É difícil ignorar, no entanto, o timing desses esforços.
Outros países têm cidadania como direito de nascença?
Em suas declarações ao Axios, Trump afirmou erroneamente que os Estados Unidos são o único país que garante cidadania por nascimento.
Na verdade, mais de 30 países - incluindo Canadá, México, Malásia e Lesoto - praticam o chamado "jus soli" automático, ou "direito de solo" sem restrições.
Já em outros países, como o Reino Unido e a Austrália, a cidadania é concedida automaticamente se um dos pais for cidadão ou residente permanente.

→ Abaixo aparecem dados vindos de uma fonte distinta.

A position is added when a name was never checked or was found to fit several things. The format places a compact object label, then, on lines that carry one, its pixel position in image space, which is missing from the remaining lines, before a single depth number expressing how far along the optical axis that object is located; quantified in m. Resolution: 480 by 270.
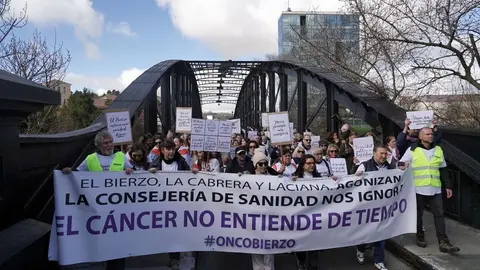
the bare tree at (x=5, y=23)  16.43
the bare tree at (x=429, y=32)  12.52
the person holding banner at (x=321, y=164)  6.44
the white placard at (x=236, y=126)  15.55
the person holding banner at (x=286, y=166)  6.29
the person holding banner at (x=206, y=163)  8.02
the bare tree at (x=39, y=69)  19.53
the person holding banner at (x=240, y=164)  6.52
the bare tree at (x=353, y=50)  14.72
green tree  40.11
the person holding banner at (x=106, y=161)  5.22
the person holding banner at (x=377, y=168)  5.94
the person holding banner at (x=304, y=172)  5.85
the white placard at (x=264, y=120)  17.09
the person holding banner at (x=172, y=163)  5.83
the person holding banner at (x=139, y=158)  5.70
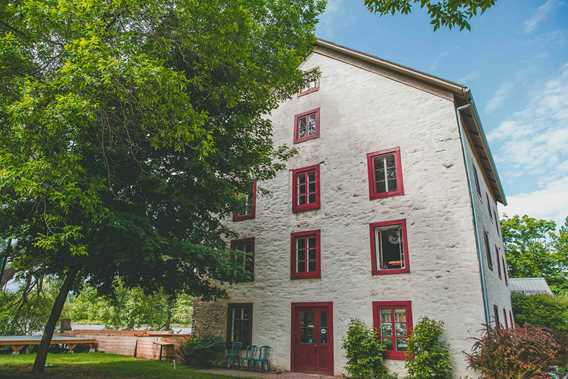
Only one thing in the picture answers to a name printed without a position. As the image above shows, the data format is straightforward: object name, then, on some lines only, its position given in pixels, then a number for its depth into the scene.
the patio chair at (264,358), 13.20
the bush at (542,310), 19.48
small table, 15.65
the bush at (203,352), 13.93
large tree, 6.14
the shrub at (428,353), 9.98
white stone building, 11.15
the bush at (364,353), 10.98
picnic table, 14.84
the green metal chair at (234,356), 13.69
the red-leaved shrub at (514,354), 8.45
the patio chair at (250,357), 13.34
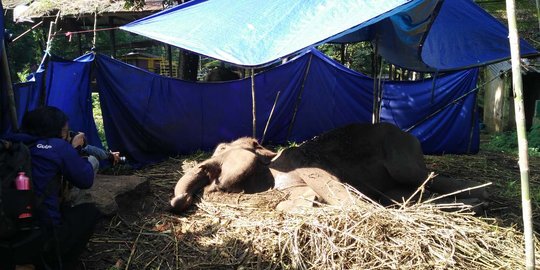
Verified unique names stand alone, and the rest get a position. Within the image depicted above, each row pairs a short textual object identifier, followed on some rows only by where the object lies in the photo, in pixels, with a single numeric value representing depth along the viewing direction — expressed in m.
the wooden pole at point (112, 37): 10.28
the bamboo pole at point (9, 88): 3.43
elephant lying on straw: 4.47
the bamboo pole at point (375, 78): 6.11
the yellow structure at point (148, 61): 20.64
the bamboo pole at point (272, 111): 7.12
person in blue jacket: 2.84
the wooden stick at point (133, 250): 3.39
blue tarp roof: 3.72
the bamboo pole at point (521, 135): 2.47
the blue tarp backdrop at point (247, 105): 5.77
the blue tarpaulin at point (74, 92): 5.15
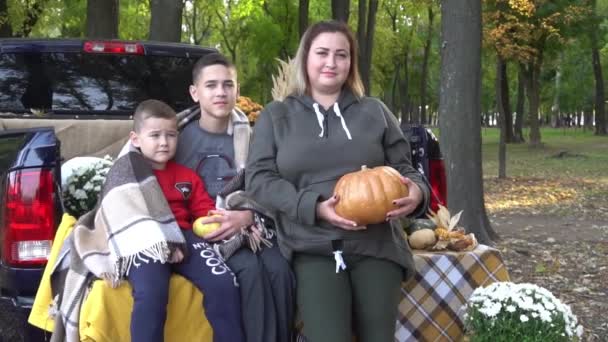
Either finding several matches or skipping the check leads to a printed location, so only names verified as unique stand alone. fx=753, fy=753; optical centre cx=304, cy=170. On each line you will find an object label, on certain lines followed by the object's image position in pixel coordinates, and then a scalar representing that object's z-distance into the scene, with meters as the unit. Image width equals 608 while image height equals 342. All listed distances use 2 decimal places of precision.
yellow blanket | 2.96
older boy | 3.20
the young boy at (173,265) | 2.92
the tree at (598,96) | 40.38
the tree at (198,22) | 33.16
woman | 3.06
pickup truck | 3.17
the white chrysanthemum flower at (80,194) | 3.62
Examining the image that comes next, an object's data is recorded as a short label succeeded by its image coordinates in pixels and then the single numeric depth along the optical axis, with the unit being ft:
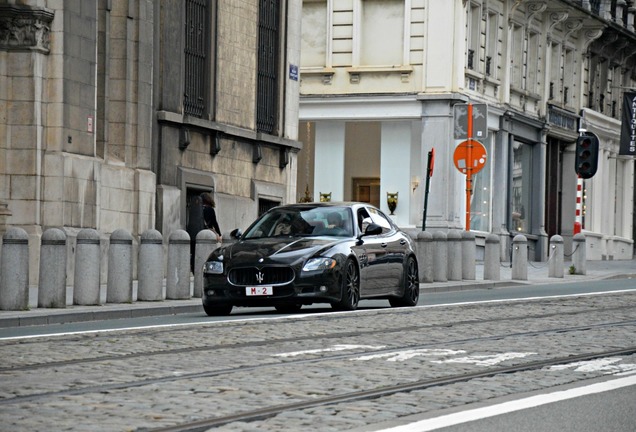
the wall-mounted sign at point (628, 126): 205.77
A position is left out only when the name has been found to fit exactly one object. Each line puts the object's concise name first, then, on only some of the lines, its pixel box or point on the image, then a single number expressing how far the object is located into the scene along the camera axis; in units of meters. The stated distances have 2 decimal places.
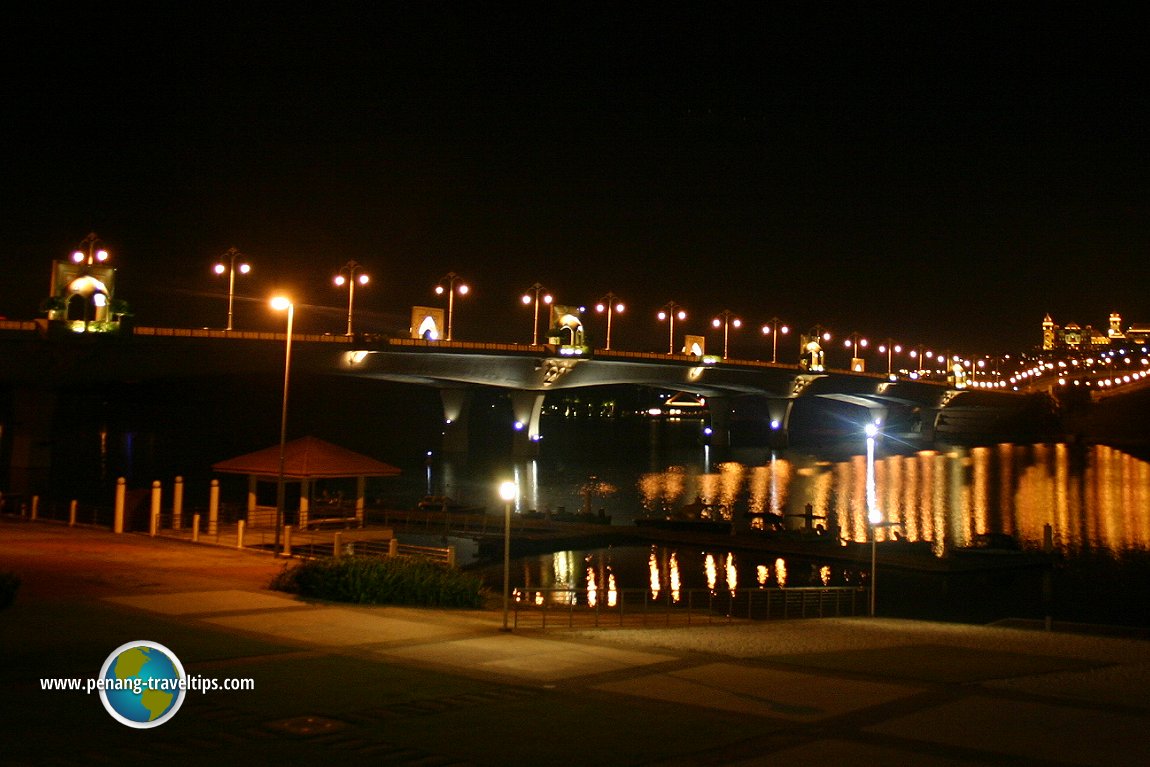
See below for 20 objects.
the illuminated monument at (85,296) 64.94
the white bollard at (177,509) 33.47
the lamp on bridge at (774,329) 137.62
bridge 68.50
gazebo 33.78
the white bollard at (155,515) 31.80
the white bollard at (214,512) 32.59
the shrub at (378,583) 20.59
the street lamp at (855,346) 160.25
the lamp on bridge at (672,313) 116.06
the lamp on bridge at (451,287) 87.69
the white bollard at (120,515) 32.75
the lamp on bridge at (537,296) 96.44
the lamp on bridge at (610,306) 108.50
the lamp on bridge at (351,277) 75.75
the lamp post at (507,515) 17.92
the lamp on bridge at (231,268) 66.04
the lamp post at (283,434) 28.98
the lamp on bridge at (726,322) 124.69
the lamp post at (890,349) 165.32
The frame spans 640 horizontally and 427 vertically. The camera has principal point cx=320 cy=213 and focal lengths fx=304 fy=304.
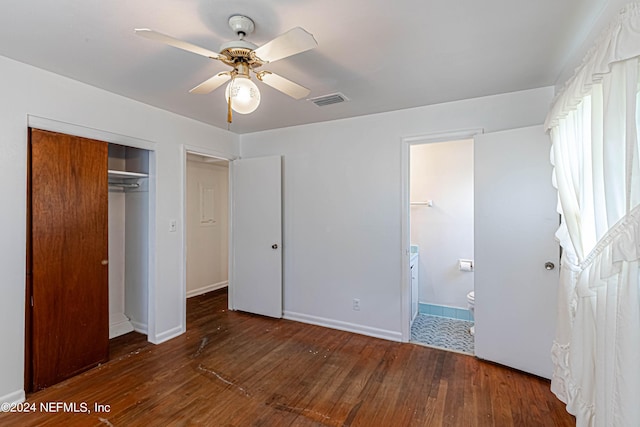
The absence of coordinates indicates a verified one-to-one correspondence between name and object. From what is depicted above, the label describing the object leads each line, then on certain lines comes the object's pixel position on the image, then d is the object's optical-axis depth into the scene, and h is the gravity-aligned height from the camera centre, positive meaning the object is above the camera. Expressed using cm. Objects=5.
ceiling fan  138 +77
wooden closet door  226 -37
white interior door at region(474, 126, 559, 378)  242 -33
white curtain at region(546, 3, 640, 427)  114 -11
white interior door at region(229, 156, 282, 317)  379 -35
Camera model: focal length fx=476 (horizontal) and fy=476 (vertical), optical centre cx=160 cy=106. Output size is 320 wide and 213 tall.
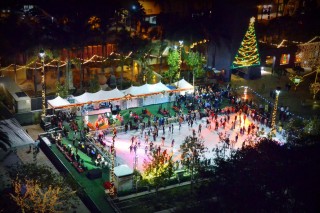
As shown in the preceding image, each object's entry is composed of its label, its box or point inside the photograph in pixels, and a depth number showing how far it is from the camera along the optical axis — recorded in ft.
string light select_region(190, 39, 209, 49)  175.71
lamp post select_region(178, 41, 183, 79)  159.20
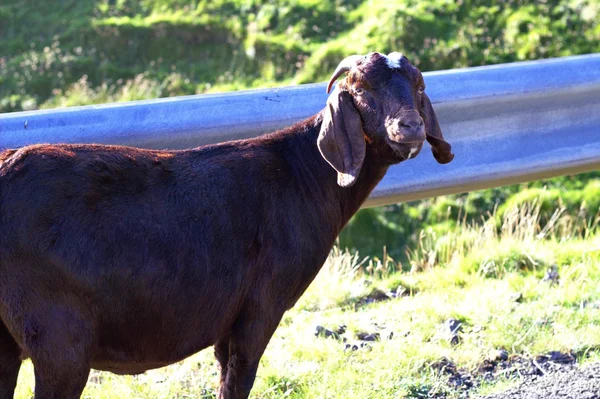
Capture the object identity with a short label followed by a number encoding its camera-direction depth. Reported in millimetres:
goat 6040
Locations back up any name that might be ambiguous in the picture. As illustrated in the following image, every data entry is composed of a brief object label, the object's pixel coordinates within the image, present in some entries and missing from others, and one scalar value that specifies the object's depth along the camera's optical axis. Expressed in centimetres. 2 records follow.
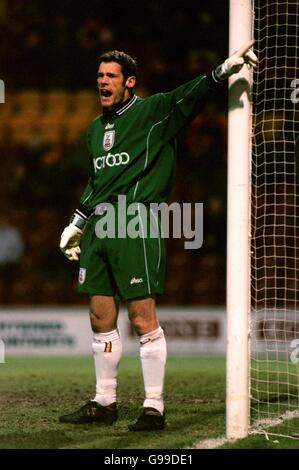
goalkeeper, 931
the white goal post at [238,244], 862
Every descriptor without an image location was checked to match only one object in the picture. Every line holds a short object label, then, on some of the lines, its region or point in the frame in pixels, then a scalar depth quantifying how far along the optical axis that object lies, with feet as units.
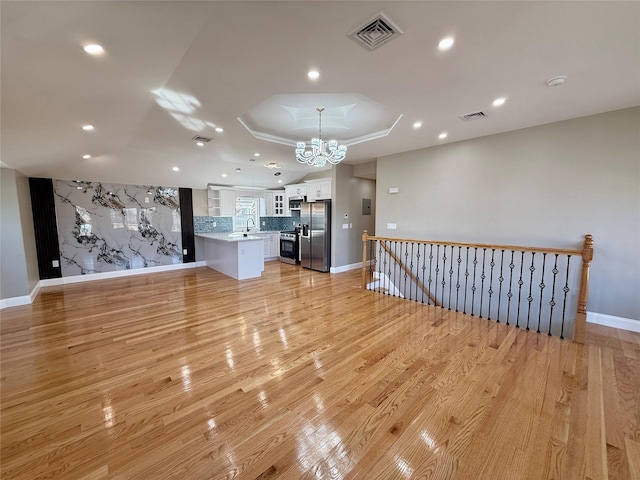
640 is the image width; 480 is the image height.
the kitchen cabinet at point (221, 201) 24.16
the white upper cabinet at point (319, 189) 21.32
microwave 24.89
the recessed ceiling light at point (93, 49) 5.32
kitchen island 18.80
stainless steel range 24.62
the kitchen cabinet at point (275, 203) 27.17
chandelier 11.67
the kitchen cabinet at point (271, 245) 26.27
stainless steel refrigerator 21.12
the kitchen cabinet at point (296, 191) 23.95
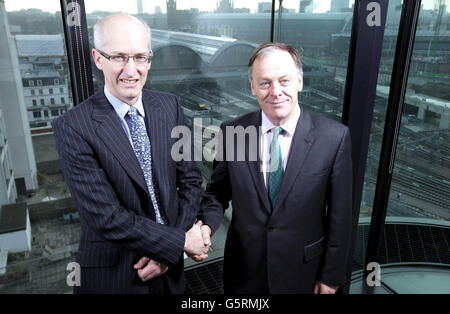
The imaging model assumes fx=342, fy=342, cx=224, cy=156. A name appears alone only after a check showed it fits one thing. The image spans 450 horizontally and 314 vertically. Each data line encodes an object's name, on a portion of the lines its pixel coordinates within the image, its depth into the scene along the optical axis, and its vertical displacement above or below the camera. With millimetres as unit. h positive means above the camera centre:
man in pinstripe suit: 1240 -489
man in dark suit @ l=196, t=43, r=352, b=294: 1475 -659
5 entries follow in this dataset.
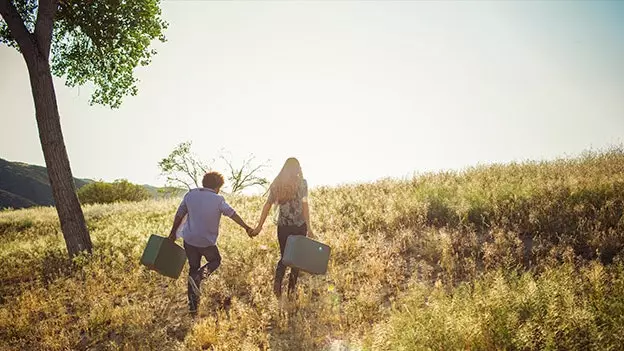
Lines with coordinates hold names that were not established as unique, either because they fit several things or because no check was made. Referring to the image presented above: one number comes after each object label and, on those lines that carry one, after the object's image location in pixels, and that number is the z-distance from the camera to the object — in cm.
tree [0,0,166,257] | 873
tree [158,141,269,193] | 5172
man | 574
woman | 570
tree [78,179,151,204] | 6050
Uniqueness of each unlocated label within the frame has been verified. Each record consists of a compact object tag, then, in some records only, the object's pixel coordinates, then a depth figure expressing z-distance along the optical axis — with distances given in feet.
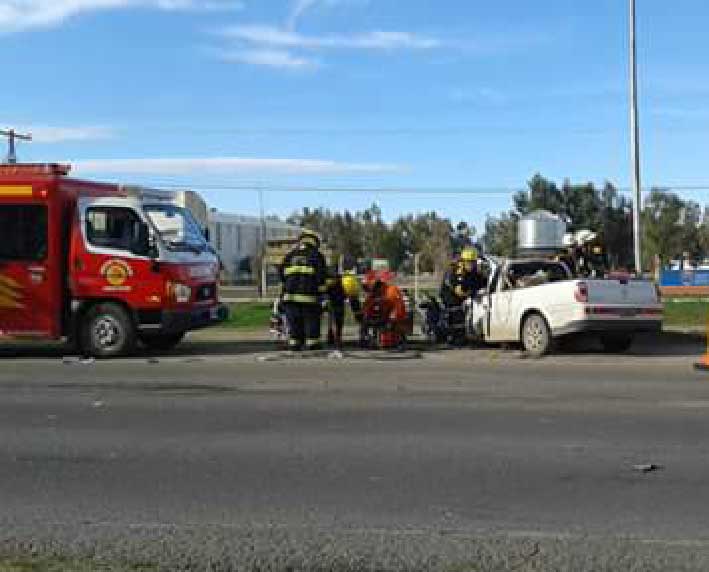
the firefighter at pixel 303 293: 57.06
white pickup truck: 53.78
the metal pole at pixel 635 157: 83.92
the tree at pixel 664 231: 248.11
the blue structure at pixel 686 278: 174.29
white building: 316.60
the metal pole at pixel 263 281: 150.71
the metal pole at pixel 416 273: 97.92
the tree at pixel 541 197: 252.01
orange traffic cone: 48.14
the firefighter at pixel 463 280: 61.31
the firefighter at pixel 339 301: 59.26
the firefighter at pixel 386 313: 59.16
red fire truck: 55.31
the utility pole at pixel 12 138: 186.41
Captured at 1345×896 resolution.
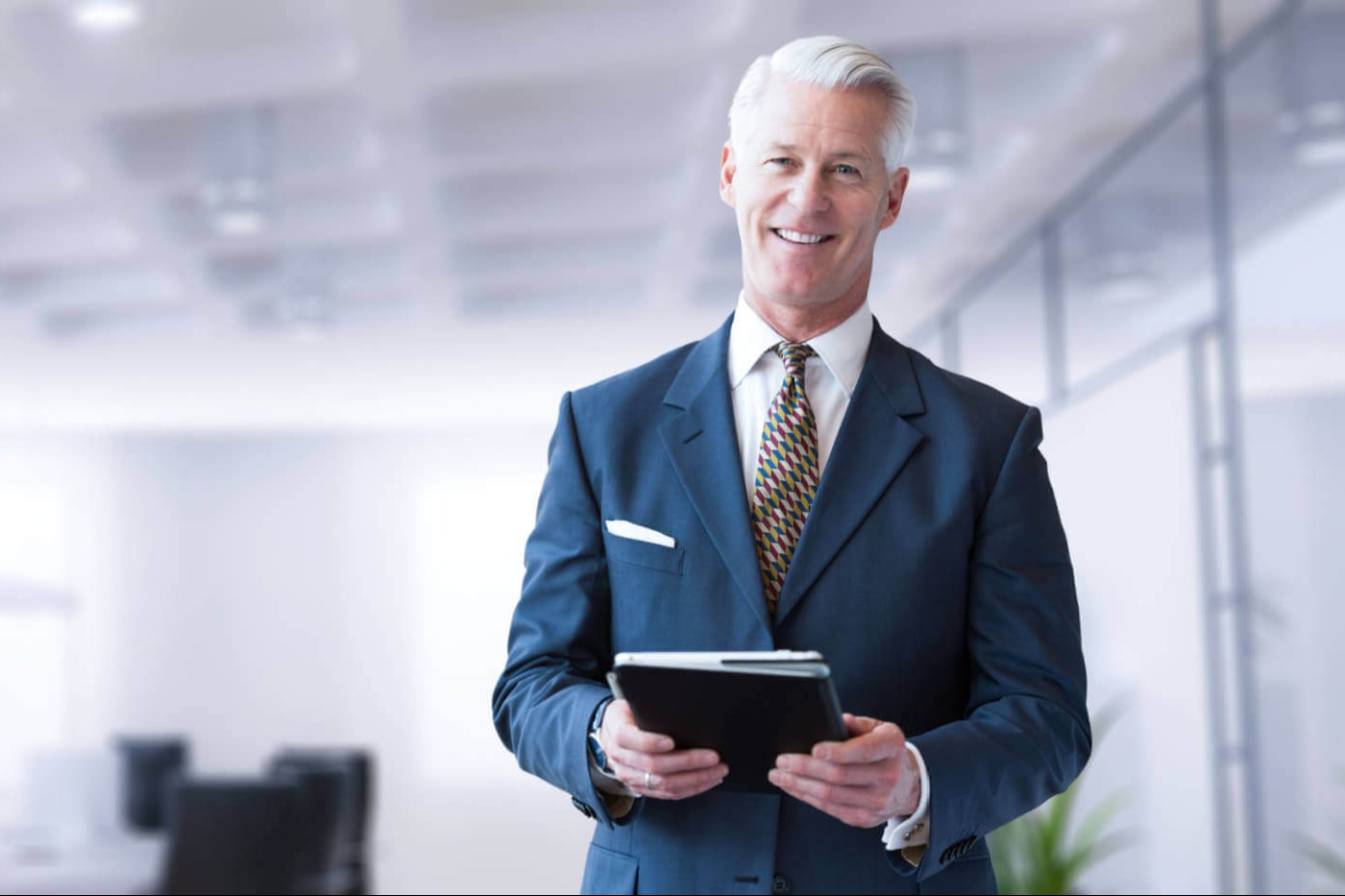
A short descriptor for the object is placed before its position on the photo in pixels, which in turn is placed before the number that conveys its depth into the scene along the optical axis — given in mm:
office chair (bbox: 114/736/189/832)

Os Estados Unidos também não são o único país onde a prática é alvo de críticas.
Em agosto, delegados da convenção nacional do Partido Conservador do Canadá votaram pelo fim da cidadania por direito de nascimento para as crianças, a menos que um dos pais seja canadense ou residente permanente.
Após o voto dos membros de base, o líder conservador, Andrew Scheer, disse que o partido buscaria o desenvolvimento de uma política mais direcionada que abordasse a questão do chamado "turismo de nascimento".
Quem usa a cidadania por direito de nascimento?
De acordo com o Pew Research Center, centro de pesquisa americano, havia 275 mil bebês de pais imigrantes irregulares nos EUA em 2014 e 4,7 milhões de crianças nascidas nos EUA com menos de 18 anos que vivem com pelo menos um dos pais que não tem documentos.
Durante as décadas de 1990 e 2000, os nascimentos de filhos de pais imigrantes irregulares aumentaram continuamente antes de atingirem o auge em 2006. Desde então, há um declínio.
Embora o Pew não tenha números exatos sobre os países de origem dos pais, Mark Lopez, diretor de Migração Global e Demografia, diz que três quartos dos imigrantes irregulares nos EUA são de países da América Latina.
"Os hispânicos constituirão a maioria dessas crianças nascidas de pais imigrantes não autorizados", diz ele.
No entanto, ele acrescenta que, uma vez que não sabemos como Trump vai escrever seu decreto, é possível que filhos de portadores de visto ou outros residentes temporários também sejam afetados.